En los diez años siguientes hizo todo lo humano posible, o imposible hasta entonces, en los Alpes y dejó la escalada en 1965, con 35 años. Lo último que hizo fue la cara norte del Cervino, por primera vez en invierno y en solitario, y ahí dejó el listón, altísimo. Pensó que también quería salir de ese límite, probar otras cosas, ampliar horizontes, en horizontal. Se dedicó a viajar a todos los rincones del mundo y se reinventó como fotógrafo y reportero de aventura para la revista ‘Epoca’. Se reveló como un humanista íntegro y de ética exigente, un narrador de la soledad y el miedo, sin el más mínimo rastro de ego y fanfarronería, que a veces es difícil en estos personajes. Bonatti era un señor, un héroe de otra época. Se curtió como niño de la guerra, arreglándoselas solo porque su madre trabajaba fuera y luego de obrero del metal en Milán, escapando el domingo a la montaña.

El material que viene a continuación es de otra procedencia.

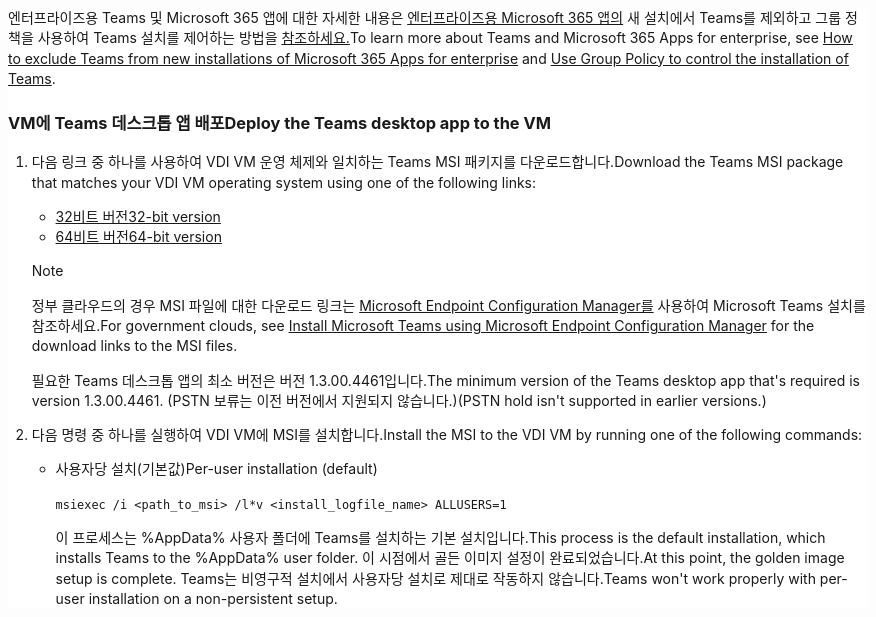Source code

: <span data-ttu-id="de469-223">엔터프라이즈용 Teams 및 Microsoft 365 앱에 대한 자세한 내용은 [엔터프라이즈용 Microsoft 365 앱의](https://docs.microsoft.com/DeployOffice/teams-install#how-to-exclude-microsoft-teams-from-new-installations-of-office-365-proplus) 새 설치에서 Teams를 제외하고 그룹 정책을 사용하여 Teams 설치를 제어하는 방법을 [참조하세요.](https://docs.microsoft.com/DeployOffice/teams-install#use-group-policy-to-control-the-installation-of-microsoft-teams)</span><span class="sxs-lookup"><span data-stu-id="de469-223">To learn more about Teams and Microsoft 365 Apps for enterprise, see [How to exclude Teams from new installations of Microsoft 365 Apps for enterprise](https://docs.microsoft.com/DeployOffice/teams-install#how-to-exclude-microsoft-teams-from-new-installations-of-office-365-proplus) and [Use Group Policy to control the installation of Teams](https://docs.microsoft.com/DeployOffice/teams-install#use-group-policy-to-control-the-installation-of-microsoft-teams).</span></span>

### <a name="deploy-the-teams-desktop-app-to-the-vm"></a><span data-ttu-id="de469-224">VM에 Teams 데스크톱 앱 배포</span><span class="sxs-lookup"><span data-stu-id="de469-224">Deploy the Teams desktop app to the VM</span></span>

1. <span data-ttu-id="de469-225">다음 링크 중 하나를 사용하여 VDI VM 운영 체제와 일치하는 Teams MSI 패키지를 다운로드합니다.</span><span class="sxs-lookup"><span data-stu-id="de469-225">Download the Teams MSI package that matches your VDI VM operating system using one of the following links:</span></span>

    - [<span data-ttu-id="de469-226">32비트 버전</span><span class="sxs-lookup"><span data-stu-id="de469-226">32-bit version</span></span>](https://teams.microsoft.com/downloads/desktopurl?env=production&plat=windows&managedInstaller=true&download=true)
    - [<span data-ttu-id="de469-227">64비트 버전</span><span class="sxs-lookup"><span data-stu-id="de469-227">64-bit version</span></span>](https://teams.microsoft.com/downloads/desktopurl?env=production&plat=windows&arch=x64&managedInstaller=true&download=true)

    > [!NOTE]
    > <span data-ttu-id="de469-228">정부 클라우드의 경우 MSI 파일에 대한 다운로드 링크는 [Microsoft Endpoint Configuration Manager를](msi-deployment.md) 사용하여 Microsoft Teams 설치를 참조하세요.</span><span class="sxs-lookup"><span data-stu-id="de469-228">For government clouds, see [Install Microsoft Teams using Microsoft Endpoint Configuration Manager](msi-deployment.md) for the download links to the MSI files.</span></span>

    <span data-ttu-id="de469-229">필요한 Teams 데스크톱 앱의 최소 버전은 버전 1.3.00.4461입니다.</span><span class="sxs-lookup"><span data-stu-id="de469-229">The minimum version of the Teams desktop app that's required is version 1.3.00.4461.</span></span> <span data-ttu-id="de469-230">(PSTN 보류는 이전 버전에서 지원되지 않습니다.)</span><span class="sxs-lookup"><span data-stu-id="de469-230">(PSTN hold isn't supported in earlier versions.)</span></span>

2. <span data-ttu-id="de469-231">다음 명령 중 하나를 실행하여 VDI VM에 MSI를 설치합니다.</span><span class="sxs-lookup"><span data-stu-id="de469-231">Install the MSI to the VDI VM by running one of the following commands:</span></span>

    - <span data-ttu-id="de469-232">사용자당 설치(기본값)</span><span class="sxs-lookup"><span data-stu-id="de469-232">Per-user installation (default)</span></span>
  
        ```console
        msiexec /i <path_to_msi> /l*v <install_logfile_name> ALLUSERS=1
        ```

        <span data-ttu-id="de469-233">이 프로세스는 %AppData% 사용자 폴더에 Teams를 설치하는 기본 설치입니다.</span><span class="sxs-lookup"><span data-stu-id="de469-233">This process is the default installation, which installs Teams to the %AppData% user folder.</span></span> <span data-ttu-id="de469-234">이 시점에서 골든 이미지 설정이 완료되었습니다.</span><span class="sxs-lookup"><span data-stu-id="de469-234">At this point, the golden image setup is complete.</span></span> <span data-ttu-id="de469-235">Teams는 비영구적 설치에서 사용자당 설치로 제대로 작동하지 않습니다.</span><span class="sxs-lookup"><span data-stu-id="de469-235">Teams won't work properly with per-user installation on a non-persistent setup.</span></span>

Es difícil coger un mapamundi, tocar un punto y que no haya estado allí Bonatti, explorando cientos de kilómetros de naturaleza salvaje, conviviendo con bichos o conociendo tribus perdidas. Del Amazonas y la Antártida a las selvas africanas o la Polinesia. Sin embargo una de sus más felices aventuras ocurrió en Roma. En 1980 leyó una entrevista a la actriz Rossana Podestà, sex symbol de los sesenta, en la que le preguntaban con quién huiría a una isla de desierta. Con Walter Bonatti, contestó. Así que le escribió una carta y quedaron en la iglesia del Ara Coeli, en Roma. Ella esperó dos horas y cuando se largó se lo encontró a la vuelta de la esquina, en el monumento del Vittoriano, porque se había confundido de lugar. Podestà le gritó cabreadísima: “¿Pero qué clase de explorador eres tú que no sabes encontrar una persona en Roma?”. Desde entonces no se separaron. Mejor dicho, les separaron en su lecho de muerte, en 2011 con 81años, en un hospital. Fueron víctimas de uno de esos episodios de memez confesional profunda que pueden suceder en Italia, donde aún hay ginecólogos que objetan contra la epidural porque la mujer debe parir con dolor: a ella la echaron de la habitación porque no estaban casados. Bonatti superó todos los obstáculos y siempre volvió vivo, pero no pudo con la burocracia y la estupidez humana.